Selanjutnya, keanehan kasus ini kian tercium karena JPU sempat menganggap bahwa corporate social responsibility (CSR) yang di dapat dari deposito dana SPI sebagai gratifikasi. Hal tersebut langsung dibantah oleh pihak bank yang dihadirkan sebagai saksi dalam perkara ini. 

Saat dihadirkan di persidangan Ida Bagus Sonny Suryawijaya selaku pejabat di Bank BNI menyebut bahwa pemberian CSR berupa mobil dan pemberian sponsor merupakan hal lumrah berhubungan bisnis.

Baca Juga  Fakta Sidang Kasus SPI, Saksi Ungkap Audit Unud Selalu Aman

“Dasarnya pemberian tersebut merupakan upaya untuk suport dalam bentuk penghargaan karena menjadi nasabah BNI, perhitungan bisnis menjadi dasarnya perjanjian kerja sama serta telah mempercayai BNI sebagai bank utamanya semuanya masuk perhitungan. Selain Unud memang ada perguruan tinggi lain yang mendapat apresiasi serupa tapi kembali lagi dari hasil perhitungan, jadi nilainya bisa sama dan bisa juga berbeda,” terangnya.

Titik balik dari kasus ini adalah saat ahli hukum pidana dan staf khusus Kapolri, Dr. Chairul Huda SH MH yang dihadirkan dalam persidangan ini, Kamis 11 Januari 2024 menerangkan bahwa kasus yang menjerat Prof Antara tidak layak naik ke persidangan bahkan dilakukan penyidikan saja tidak pantas, karena pemungutan SPI sama sekali tidak berhubungan dengan Tipikor.

“Semestinya perkara ini tidak layak untuk masuk ke persidangan, bahkan untuk naik penyelidikan ke penyidikan saja sudah tidak layak. Dari konstruksi peristiwanya saja sudah tidak cocok, misalkan pasal 2 dan 3 (UU Tipikor, red) kerugian uang negara, tapi dana ini (SPI, red) tidak masuk ke keuangan negara. Perbuatan terdakwa tidak ada mengarah kesana (pasal 2 dan 3 Tipikor, red),”  ujarnya di Pengadilan Tindak Pidana Korupsi (Tipikor) Denpasar usai memberi keterangan sebagai saksi ahli, Kamis (11/1/24). 

Baca Juga  Prof Antara Tantang Sumpah Cor dalam Pembuktian Kasus SPI Unud

Sementara itu pengamat ekosistem dan kebijakan sosial, Agung  Pram jika melihat hal ini sebagai kasus korupsi, menurut nya pengertian korupsi memiliki banyak pemahaman dalam kaidah bahasa dan referensi.
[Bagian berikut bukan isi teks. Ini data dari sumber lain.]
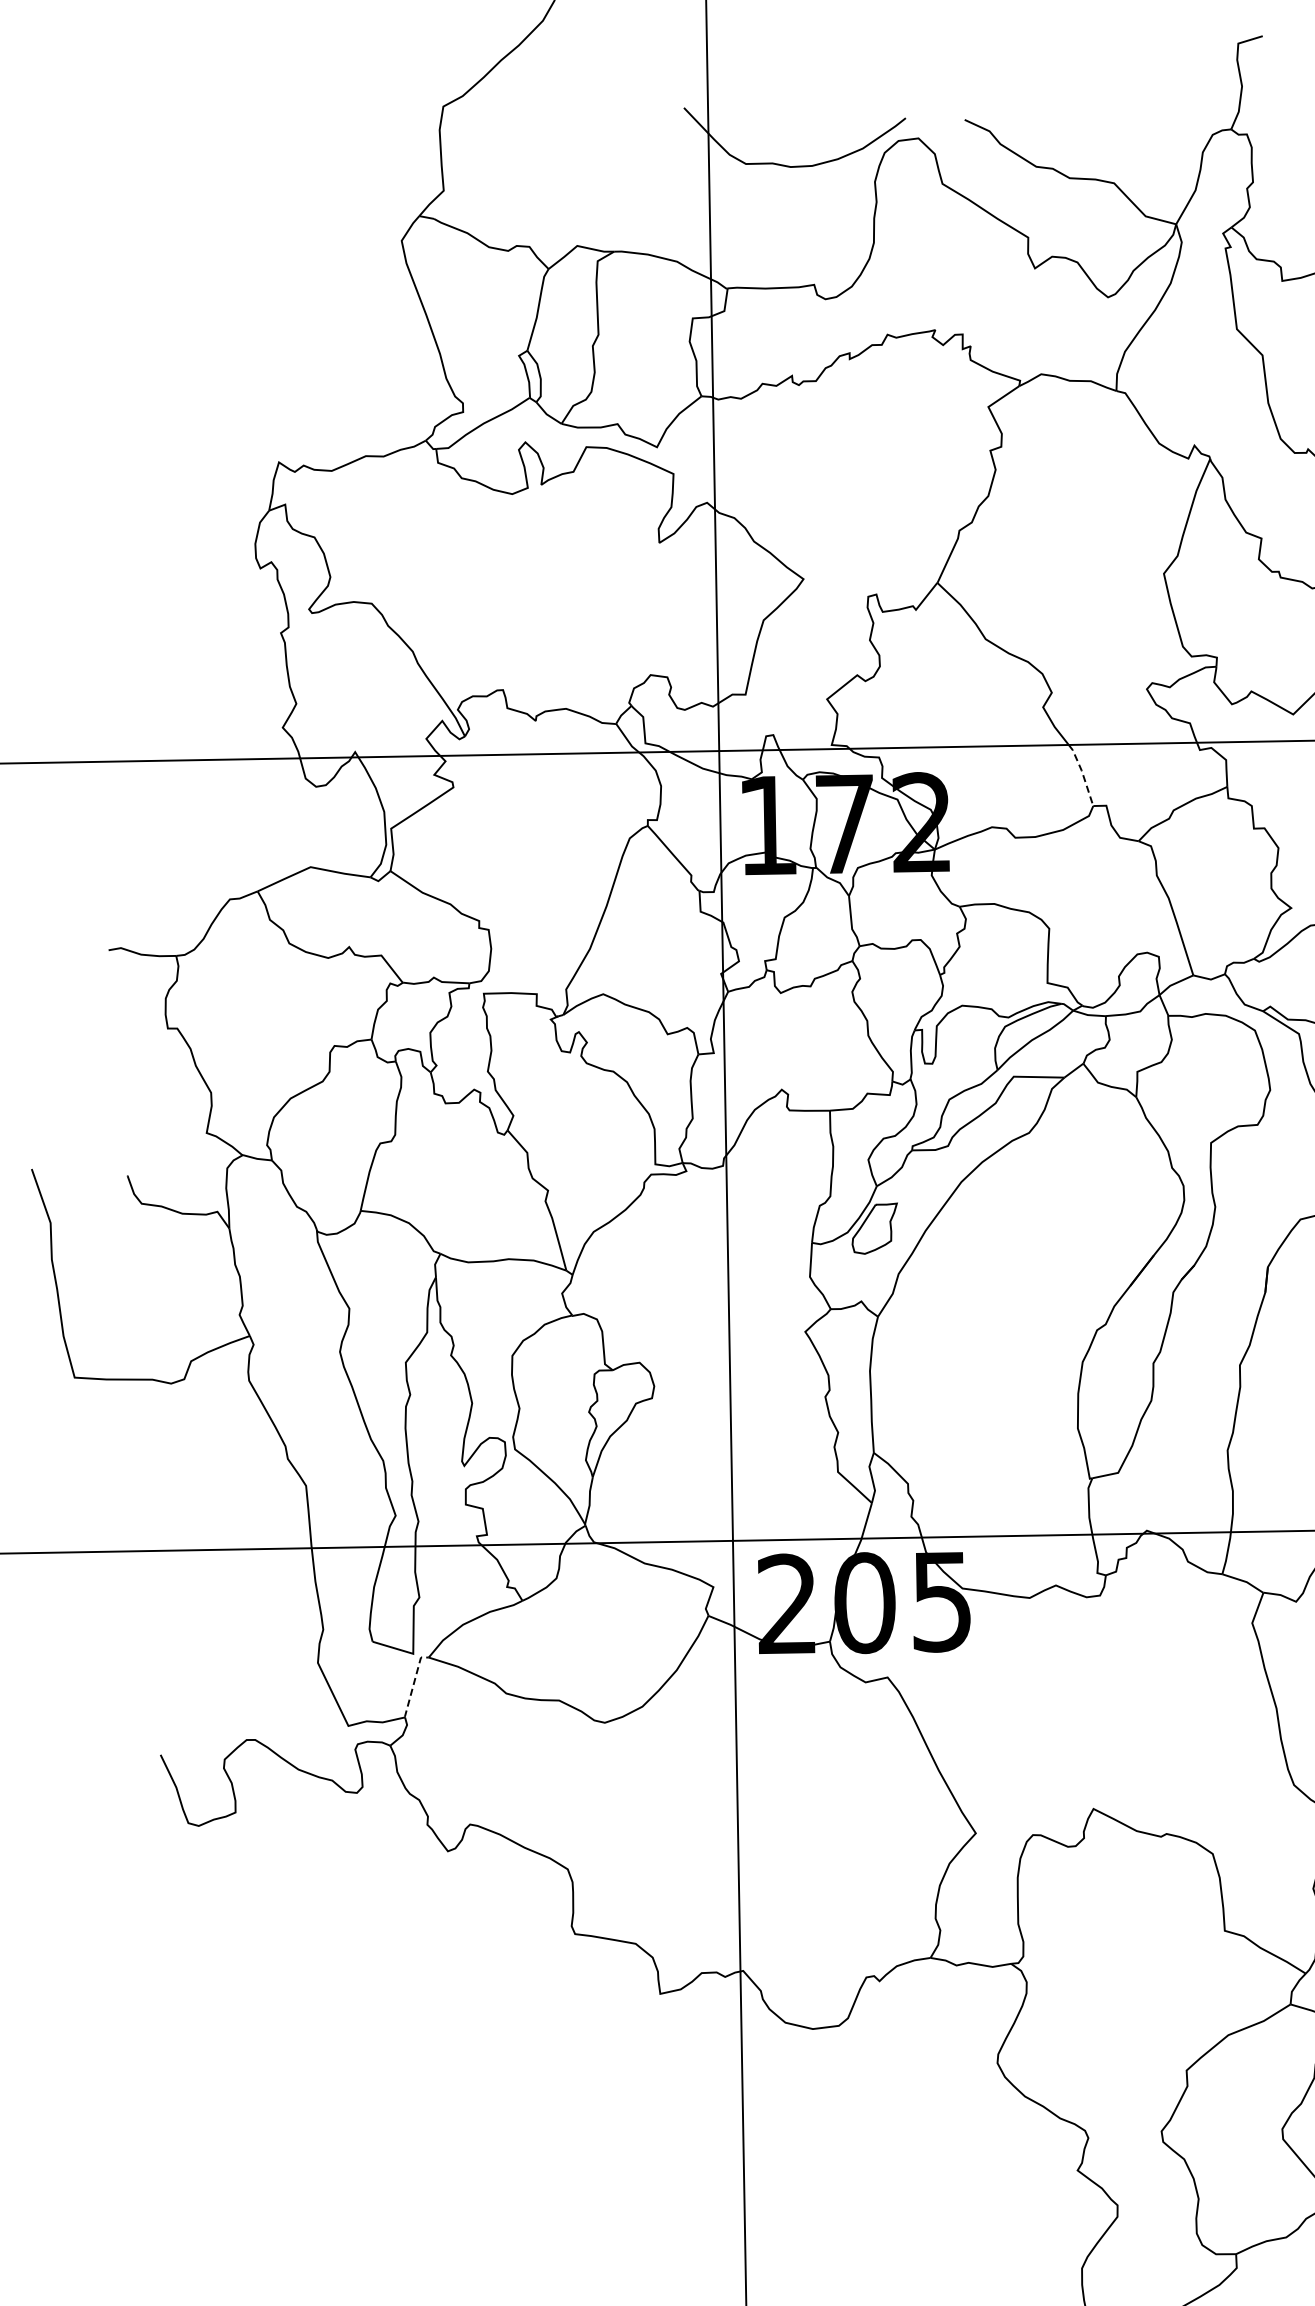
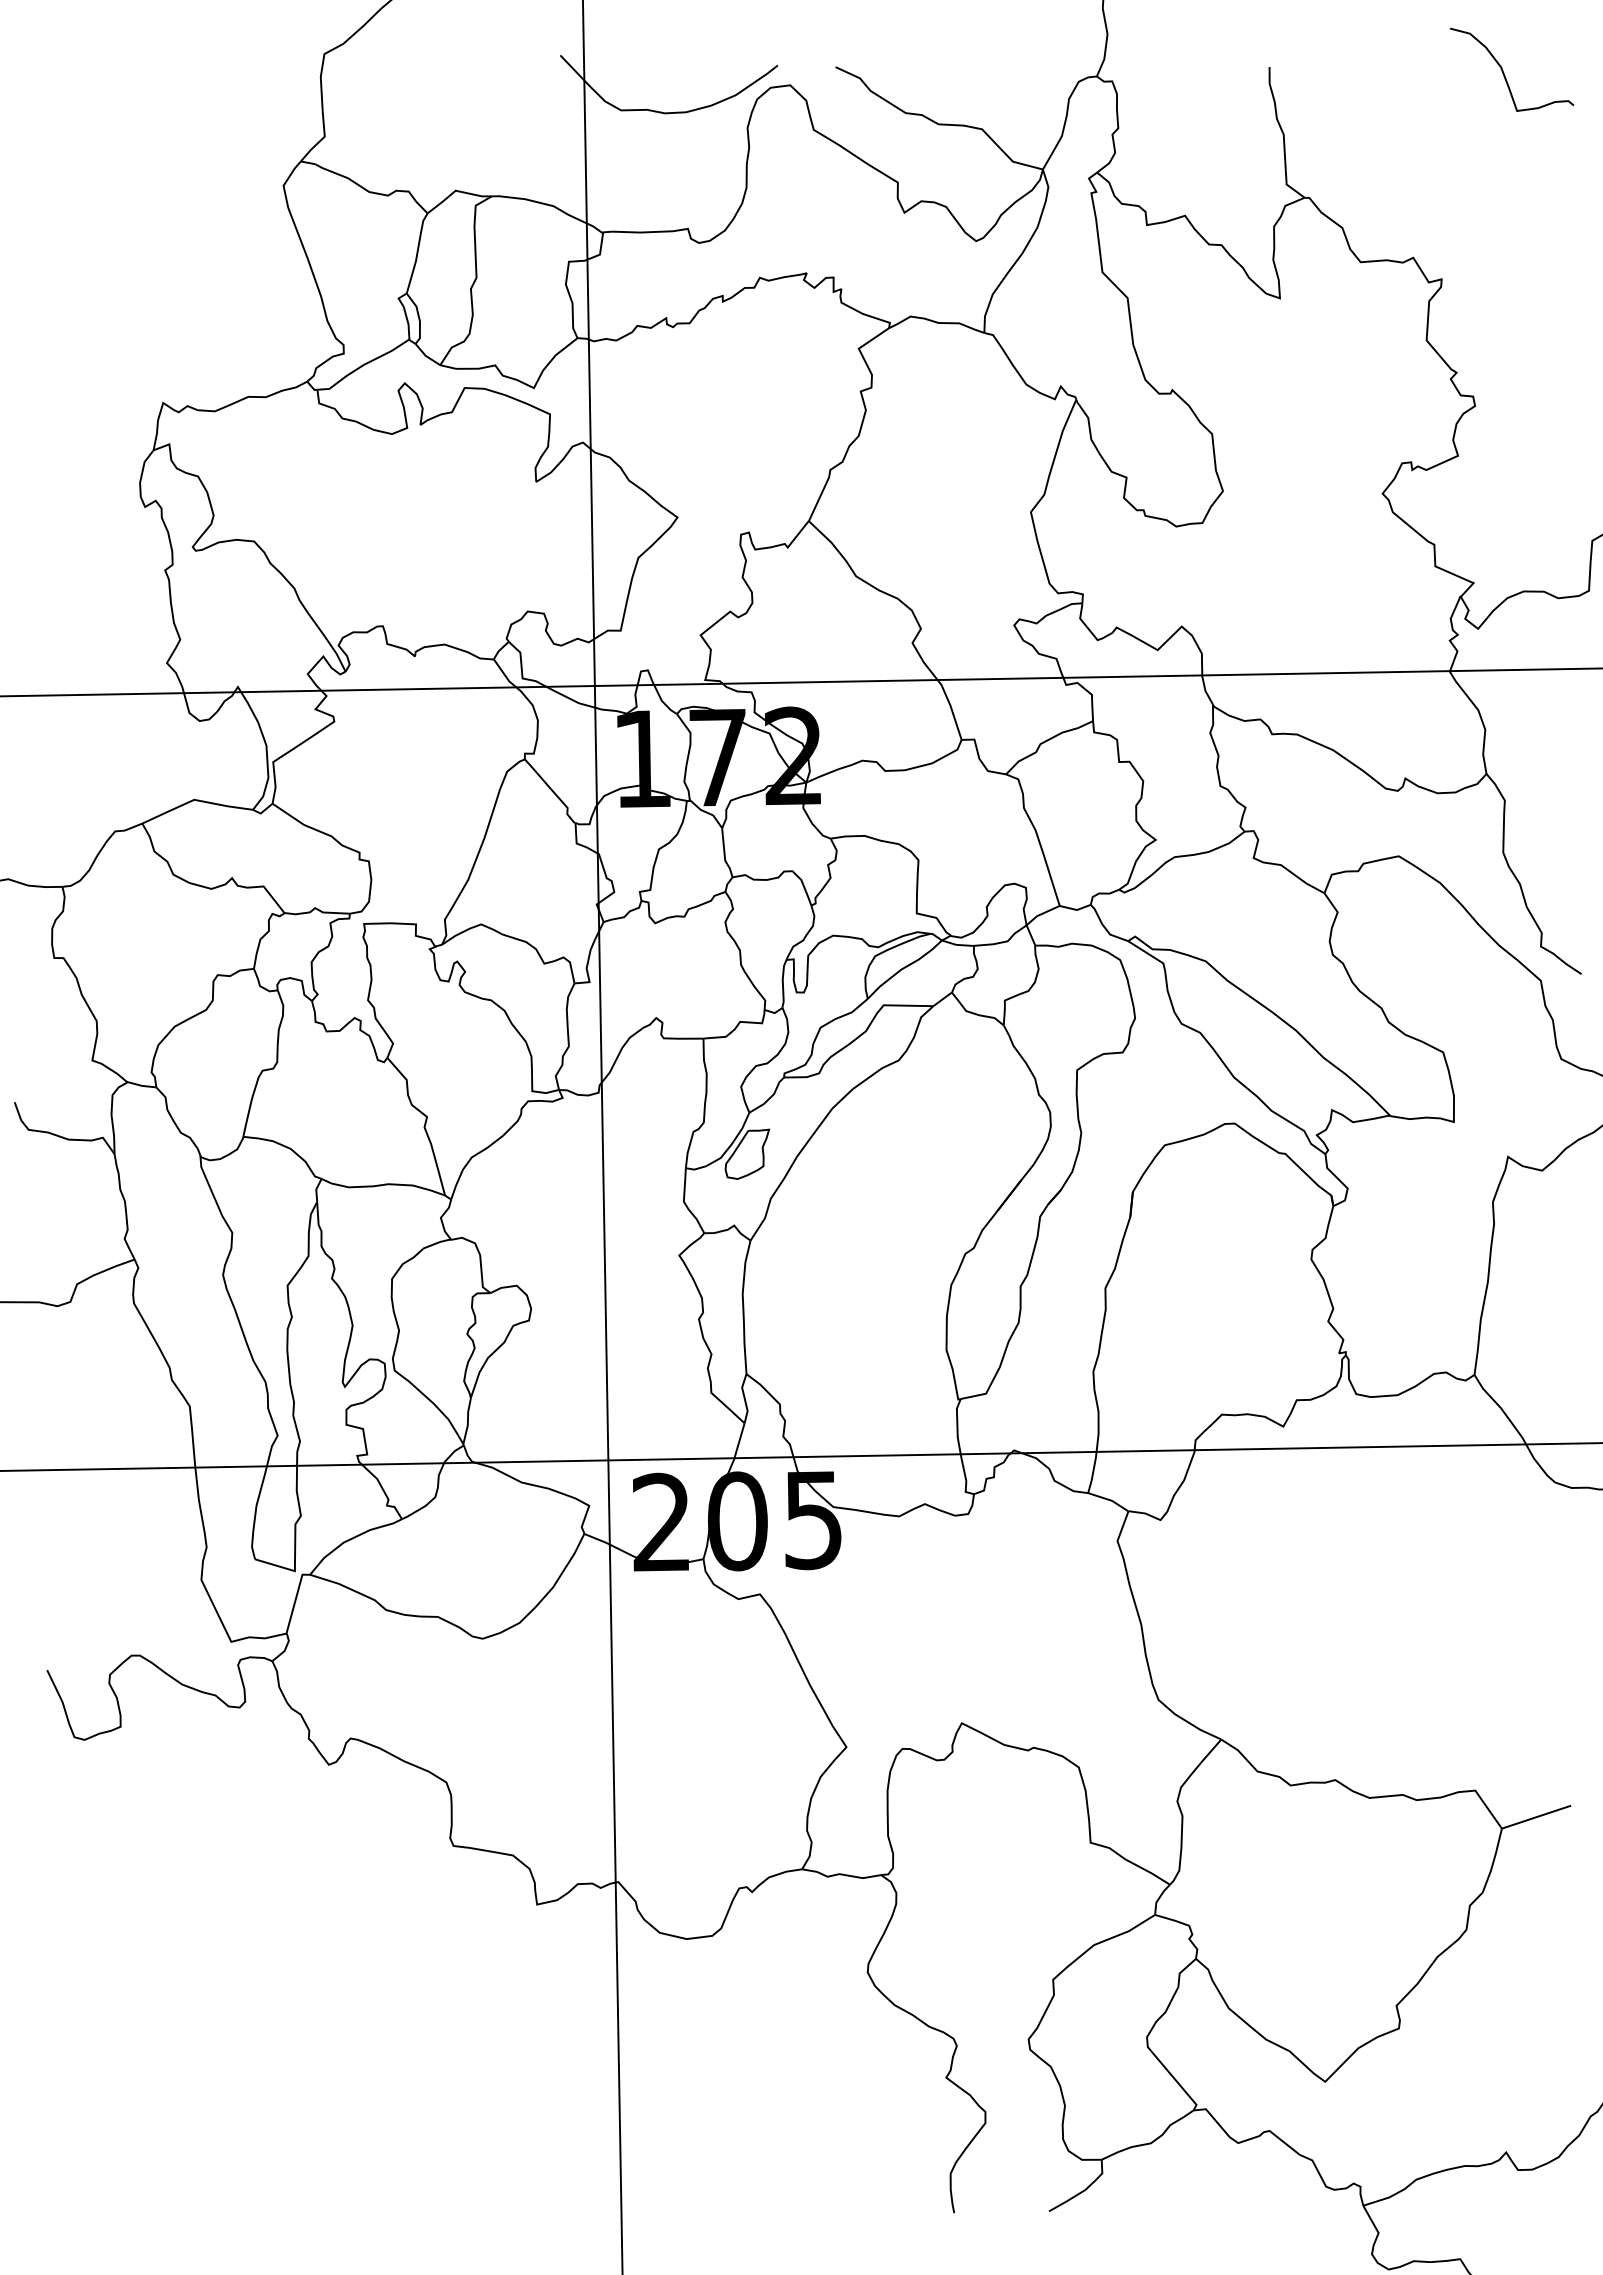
line: (1082, 774) -> (951, 708), dashed -> solid
line: (413, 1683) -> (295, 1600), dashed -> solid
Indonesia sendiri melalui UU No. 31 Tahun 1999 yang telah diubah dengan UU No. 20 Tahun 2001 tentang Pemberantasan Tindak Pidana Korupsi telah mengelompokkan korupsi ke dalam 7 (tujuh) jenis yang utama.

“Ketujuh jenis tersebut adalah kerugian keuangan negara, suap-menyuap, penggelapan dalam jabatan, pemerasan, perbuatan curang, benturan kepentingan dalam pengadaan, dan gratifikasi. Jadi bila mengacu pada eksepsi yang saya baca di media, nampaknya sangat perlu untuk meninjau ulang permasalahan ini secara netral,” katanya.

Berkaca dengan kasus ini memiliki efek domino jika sampai Prof Antara divonis bersalah maka ada sekitar 40 Rektor dari Perguruan Tinggi Negeri (PTN) akan dikasuskan dan bisa saja diborgol karena memungut SPI, sedangkan negara tidak mampu membiayai PTN secara penuh.